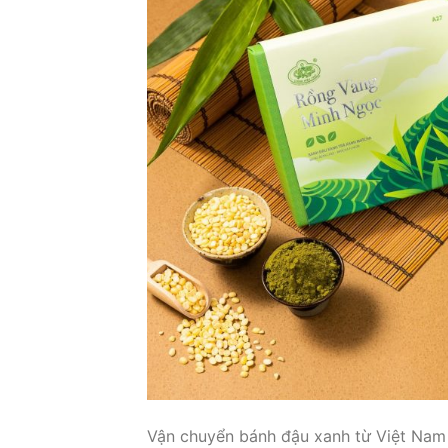
Vận chuyển bánh đậu xanh từ Việt Nam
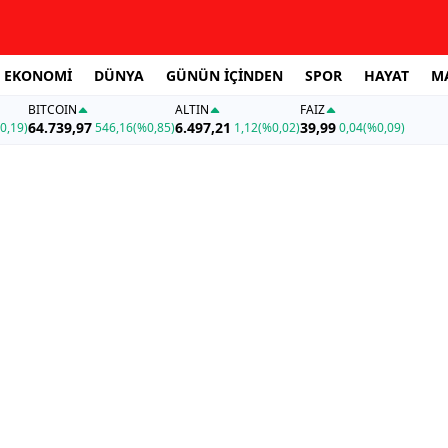
EKONOMİ
DÜNYA
GÜNÜN İÇİNDEN
SPOR
HAYAT
M
BITCOIN
ALTIN
FAİZ
64.739,97
6.497,21
39,99
0,19)
546,16
(%0,85)
1,12
(%0,02)
0,04
(%0,09)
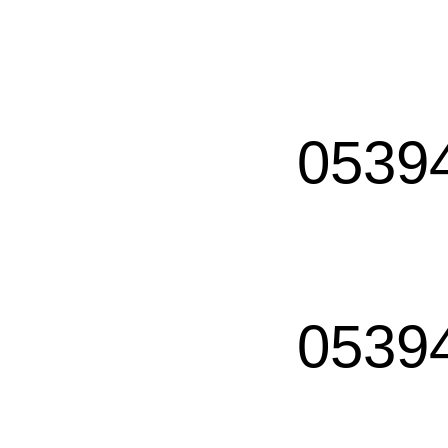
0539
0539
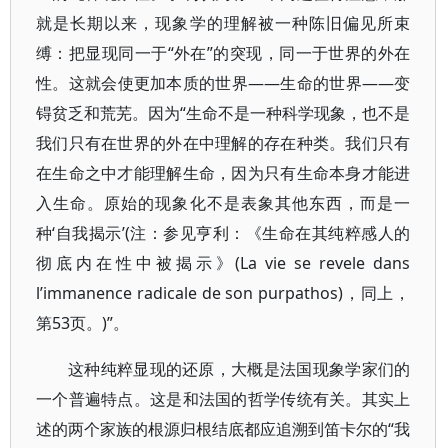
就是长期以来，现象学的理解被一种陈旧偏见所束
缚：把显现同一于“外在”的突现，同一于世界的外在
性。这就会使更加本质的世界——生命的世界——变
锝贫乏和荒芜。因为“生命不是一种科学现象，也不是
我们只有在世界的外在中理解的存在种类。我们只有
在生命之中才能理解生命，因为只有生命本身才能进
入生命。原始的现象化不是表象其他东西，而是一
种‘自我揭示’(注：参见亨利：《生命在其纯粹感人的
彻底内在性中被揭示》(La vie se revele dans
l’immanence radicale de son purpathos)，同上，
第53页。)”。
这种纯粹显现的还原，大概是法国现象学家们的
一个普遍特点。这是和法国的哲学传统有关。其实上
述的两个家族的根源归根结底都应追溯到笛卡尔的“我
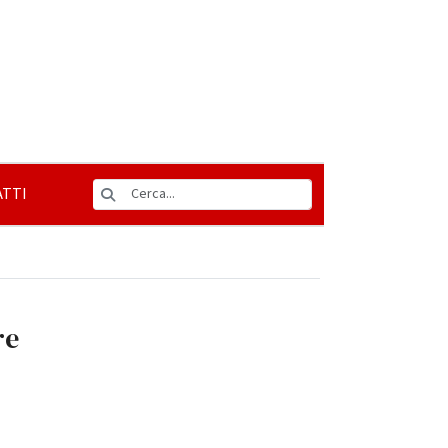
TTI
re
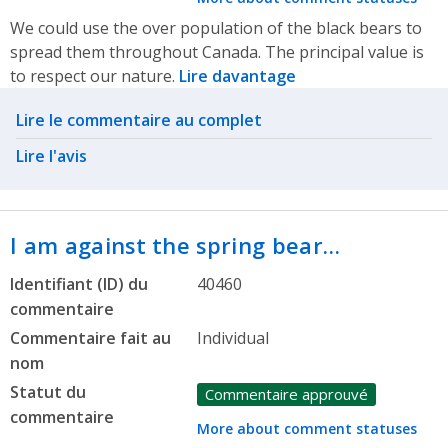
We could use the over population of the black bears to
spread them throughout Canada. The principal value is
to respect our nature.
Lire davantage
Related actions
Lire le commentaire au complet
Lire l'avis
I am against the spring bear…
Identifiant (ID) du
40460
commentaire
Commentaire fait au
Individual
nom
Statut du
Commentaire approuvé
commentaire
More about comment statuses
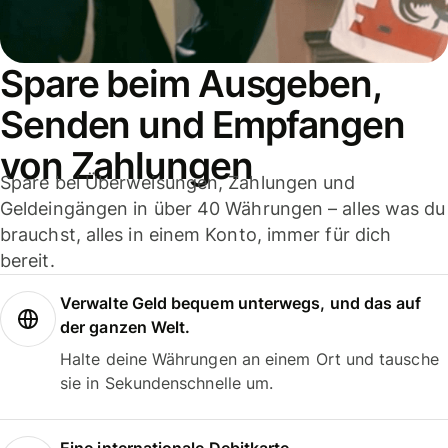
Spare beim Ausgeben,
Senden und Empfangen
von Zahlungen
Spare bei Überweisungen, Zahlungen und
Geldeingängen in über 40 Währungen – alles was du
brauchst, alles in einem Konto, immer für dich
bereit.
Verwalte Geld bequem unterwegs, und das auf
der ganzen Welt.
Halte deine Währungen an einem Ort und tausche
sie in Sekundenschnelle um.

- Directive -
Give every line of the listing above as a numbered list, skipping blank lines. Leave the pictures out of your answer.

- Task output -
1. Vận chuyển bánh đậu xanh từ Việt Nam
2. EKONOMİ
3. DÜNYA
4. GÜNÜN İÇİNDEN
5. SPOR
6. HAYAT
7. M
8. BITCOIN
9. ALTIN
10. FAİZ
11. 64.739,97
12. 6.497,21
13. 39,99
14. 0,19)
15. 546,16
16. (%0,85)
17. 1,12
18. (%0,02)
19. 0,04
20. (%0,09)
21. 0539
22. 0539
23. 就是长期以来，现象学的理解被一种陈旧偏见所束
24. 缚：把显现同一于“外在”的突现，同一于世界的外在
25. 性。这就会使更加本质的世界——生命的世界——变
26. 锝贫乏和荒芜。因为“生命不是一种科学现象，也不是
27. 我们只有在世界的外在中理解的存在种类。我们只有
28. 在生命之中才能理解生命，因为只有生命本身才能进
29. 入生命。原始的现象化不是表象其他东西，而是一
30. 种‘自我揭示’(注：参见亨利：《生命在其纯粹感人的
31. 彻底内在性中被揭示》(La vie se revele dans
32. l’immanence radicale de son purpathos)，同上，
33. 第53页。)”。
34. 这种纯粹显现的还原，大概是法国现象学家们的
35. 一个普遍特点。这是和法国的哲学传统有关。其实上
36. 述的两个家族的根源归根结底都应追溯到笛卡尔的“我
37. TTI
38. re
39. We could use the over population of the black bears to
40. spread them throughout Canada. The principal value is
41. to respect our nature.
42. Lire davantage
43. Related actions
44. Lire le commentaire au complet
45. Lire l'avis
46. I am against the spring bear…
47. Identifiant (ID) du
48. 40460
49. commentaire
50. Commentaire fait au
51. Individual
52. nom
53. Statut du
54. Commentaire approuvé
55. commentaire
56. More about comment statuses
57. Spare beim Ausgeben,
58. Senden und Empfangen
59. von Zahlungen
60. Spare bei Überweisungen, Zahlungen und
61. Geldeingängen in über 40 Währungen – alles was du
62. brauchst, alles in einem Konto, immer für dich
63. bereit.
64. Verwalte Geld bequem unterwegs, und das auf
65. der ganzen Welt.
66. Halte deine Währungen an einem Ort und tausche
67. sie in Sekundenschnelle um.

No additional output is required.